Xi Yang, Jun Pang, Fei Teng, Ruixin Gong, and Cecilia Springer. 2021. “The environmental co-benefit and economic impact of China’s low-carbon pathways: Evidence from linking bottom-up and top-down models.” Renewable and Sustainable Energy Reviews, 136, February 2021, Pp. 110438. Publisher's VersionAbstract
Deep decarbonization pathways (DDPs) can be cost-effective for carbon mitigation, but they also have environmental co-benefits and economic impacts that cannot be ignored.

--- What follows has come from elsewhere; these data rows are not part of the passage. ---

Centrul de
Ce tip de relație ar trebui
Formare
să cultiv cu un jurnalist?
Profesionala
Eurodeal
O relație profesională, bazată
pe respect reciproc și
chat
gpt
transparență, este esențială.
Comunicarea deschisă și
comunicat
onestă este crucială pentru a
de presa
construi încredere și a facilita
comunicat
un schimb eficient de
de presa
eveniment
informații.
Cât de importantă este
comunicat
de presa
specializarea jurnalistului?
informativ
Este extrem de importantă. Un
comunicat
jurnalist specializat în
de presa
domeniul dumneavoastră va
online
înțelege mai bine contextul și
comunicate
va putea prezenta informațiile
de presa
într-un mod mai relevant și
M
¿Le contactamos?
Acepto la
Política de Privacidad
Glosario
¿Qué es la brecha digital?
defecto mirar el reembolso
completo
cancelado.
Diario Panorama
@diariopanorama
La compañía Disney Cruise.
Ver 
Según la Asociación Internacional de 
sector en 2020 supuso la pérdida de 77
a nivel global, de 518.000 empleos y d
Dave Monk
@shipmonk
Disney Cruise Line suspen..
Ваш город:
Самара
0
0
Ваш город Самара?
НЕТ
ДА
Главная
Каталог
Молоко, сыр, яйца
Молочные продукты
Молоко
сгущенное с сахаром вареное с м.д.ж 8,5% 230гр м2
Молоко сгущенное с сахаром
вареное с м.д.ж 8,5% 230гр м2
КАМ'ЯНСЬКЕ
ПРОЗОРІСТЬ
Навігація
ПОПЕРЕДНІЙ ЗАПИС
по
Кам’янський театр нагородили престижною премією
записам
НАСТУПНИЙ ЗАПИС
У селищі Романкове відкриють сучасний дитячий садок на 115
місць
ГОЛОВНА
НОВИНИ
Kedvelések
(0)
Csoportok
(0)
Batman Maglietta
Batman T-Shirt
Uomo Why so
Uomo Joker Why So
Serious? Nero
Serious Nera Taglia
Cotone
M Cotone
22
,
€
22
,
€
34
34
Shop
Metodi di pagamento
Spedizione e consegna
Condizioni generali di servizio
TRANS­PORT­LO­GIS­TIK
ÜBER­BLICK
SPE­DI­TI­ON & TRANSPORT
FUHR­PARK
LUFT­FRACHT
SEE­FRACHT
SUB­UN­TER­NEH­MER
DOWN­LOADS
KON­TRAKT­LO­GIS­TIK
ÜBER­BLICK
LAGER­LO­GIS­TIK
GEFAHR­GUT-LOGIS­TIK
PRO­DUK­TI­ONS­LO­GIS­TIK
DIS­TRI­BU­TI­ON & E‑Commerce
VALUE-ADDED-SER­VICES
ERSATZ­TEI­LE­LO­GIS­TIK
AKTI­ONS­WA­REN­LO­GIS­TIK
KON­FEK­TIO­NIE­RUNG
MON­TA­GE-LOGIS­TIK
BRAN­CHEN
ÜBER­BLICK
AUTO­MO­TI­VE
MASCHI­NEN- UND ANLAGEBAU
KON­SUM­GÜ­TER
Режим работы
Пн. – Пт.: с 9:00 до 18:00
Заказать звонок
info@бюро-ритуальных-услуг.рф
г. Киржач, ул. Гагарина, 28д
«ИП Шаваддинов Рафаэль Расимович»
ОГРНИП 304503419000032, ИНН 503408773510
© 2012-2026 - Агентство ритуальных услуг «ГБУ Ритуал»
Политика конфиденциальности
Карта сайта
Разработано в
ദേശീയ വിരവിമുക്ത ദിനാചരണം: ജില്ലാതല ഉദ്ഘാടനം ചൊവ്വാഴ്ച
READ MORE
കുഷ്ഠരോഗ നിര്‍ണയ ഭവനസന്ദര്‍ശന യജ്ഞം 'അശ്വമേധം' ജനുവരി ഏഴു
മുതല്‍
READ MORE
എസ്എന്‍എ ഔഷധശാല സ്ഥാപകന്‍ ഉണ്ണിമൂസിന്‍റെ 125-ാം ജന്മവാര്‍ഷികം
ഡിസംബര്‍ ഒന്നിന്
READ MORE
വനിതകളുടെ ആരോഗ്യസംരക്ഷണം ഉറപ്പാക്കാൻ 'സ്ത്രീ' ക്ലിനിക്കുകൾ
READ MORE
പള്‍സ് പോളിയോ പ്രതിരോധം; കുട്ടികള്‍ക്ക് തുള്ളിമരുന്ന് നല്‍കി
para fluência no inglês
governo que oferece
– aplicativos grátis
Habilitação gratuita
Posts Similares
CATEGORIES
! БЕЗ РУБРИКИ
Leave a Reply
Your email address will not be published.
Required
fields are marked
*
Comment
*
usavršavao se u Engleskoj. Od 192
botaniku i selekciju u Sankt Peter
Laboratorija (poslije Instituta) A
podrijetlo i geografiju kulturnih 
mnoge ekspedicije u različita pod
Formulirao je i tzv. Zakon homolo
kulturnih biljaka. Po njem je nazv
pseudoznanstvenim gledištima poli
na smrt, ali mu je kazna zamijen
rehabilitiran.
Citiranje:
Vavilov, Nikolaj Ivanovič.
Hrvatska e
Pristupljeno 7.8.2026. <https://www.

Despite many empirical studies on the co-benefits of NDCs at the national or sectoral level, there is lack of integrated assessment on DDPs for their energy, economic, and environmental impact. This is due to the limitations of bottom-up and top-down models when used alone. This paper aims to fill this gap and link the bottom-up MAPLE model with a top-down CGE model to evaluate China's DDPs' comprehensive impacts. First, results show that carbon dioxide emissions can be observed to peak in or before 2030, and non-fossil energy consumption in 2030 is around 27%, which is well above the NDC target of 20%. Second, significant environmental co-benefits can be expected: 7.1 million tons of SO2, 3.96 million tons of NOx, and 1.02 million tons of PM2.5 will be reduced in the DDP scenario compared to the reference scenario. The health co-benefits demonstrated with the model-linking approach is around 678 billion RMB, and we observe that the linked model results are more in accordance with the conclusions of existing studies. Third, after linking, we find the real GDP loss from deep decarbonization is reduced from 0.92% to 0.54% in 2030. If the environmental co-benefits are considered, the GDP loss is further offset by 0.39%. The primary innovation of this study is to give a full picture of DDPs' impact, considering both environmental co-benefits and economic losses. We aim to provide positive evidence that developing countries can achieve targets higher than stated in the NDCs through DDP efforts, which will have clear environmental co-benefits to offset the economic losses.